[TESTO]

Elezioni del 26 maggio, 51 Comuni al voto

Sono 51 su 77 i Comuni della provincia di Sondrio che andranno al voto il 26 maggio prossimo, data in cui si terranno anche le elezioni per il rinnovo del Parlamento Europeo. Le urne saranno aperte dalle 7 alle 23, e, subito dopo, partirà lo spoglio delle schede delle europee, mentre quello delle elezioni comunali è rinviato alle 14 del 27 maggio.
Sono 162.821 gli aventi diritto al voto in provincia di Sondrio, almeno al 45° giorno antecedente le elezioni, per le Europee, su un totale di 199 sezioni, mentre 96.321 sono gli elettori per le Comunali, di cui, i maggiori, sono riferiti al Comune di Morbegno, 10799, Tirano, 8460, e Chiavenna, 7013. Il numero più basso di votanti si ha su Pedesina, solo 50.

[/TESTO]
[SEZIONE DATI]

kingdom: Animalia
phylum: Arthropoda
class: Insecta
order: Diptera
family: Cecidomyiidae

[/SEZIONE DATI]
[SEZIONE DATI]

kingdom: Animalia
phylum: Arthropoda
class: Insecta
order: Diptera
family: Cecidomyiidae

[/SEZIONE DATI]

# ESERCIZI:
- 1) Elenca tutti i Comuni che il testo sulle elezioni nomina singolarmente.
- 2) Riporta dal testo sulle elezioni il passo che si apre con le parole contenenti "Elezioni del 26" e si chiude con "Pedesina, solo 50.".
Il materiale non è necessario per lo svolgimento.

# SOLUZIONI:
- 1) Morbegno, Tirano, Chiavenna, Pedesina

- 2)
Elezioni del 26 maggio, 51 Comuni al voto

Sono 51 su 77 i Comuni della provincia di Sondrio che andranno al voto il 26 maggio prossimo, data in cui si terranno anche le elezioni per il rinnovo del Parlamento Europeo. Le urne saranno aperte dalle 7 alle 23, e, subito dopo, partirà lo spoglio delle schede delle europee, mentre quello delle elezioni comunali è rinviato alle 14 del 27 maggio.
Sono 162.821 gli aventi diritto al voto in provincia di Sondrio, almeno al 45° giorno antecedente le elezioni, per le Europee, su un totale di 199 sezioni, mentre 96.321 sono gli elettori per le Comunali, di cui, i maggiori, sono riferiti al Comune di Morbegno, 10799, Tirano, 8460, e Chiavenna, 7013. Il numero più basso di votanti si ha su Pedesina, solo 50.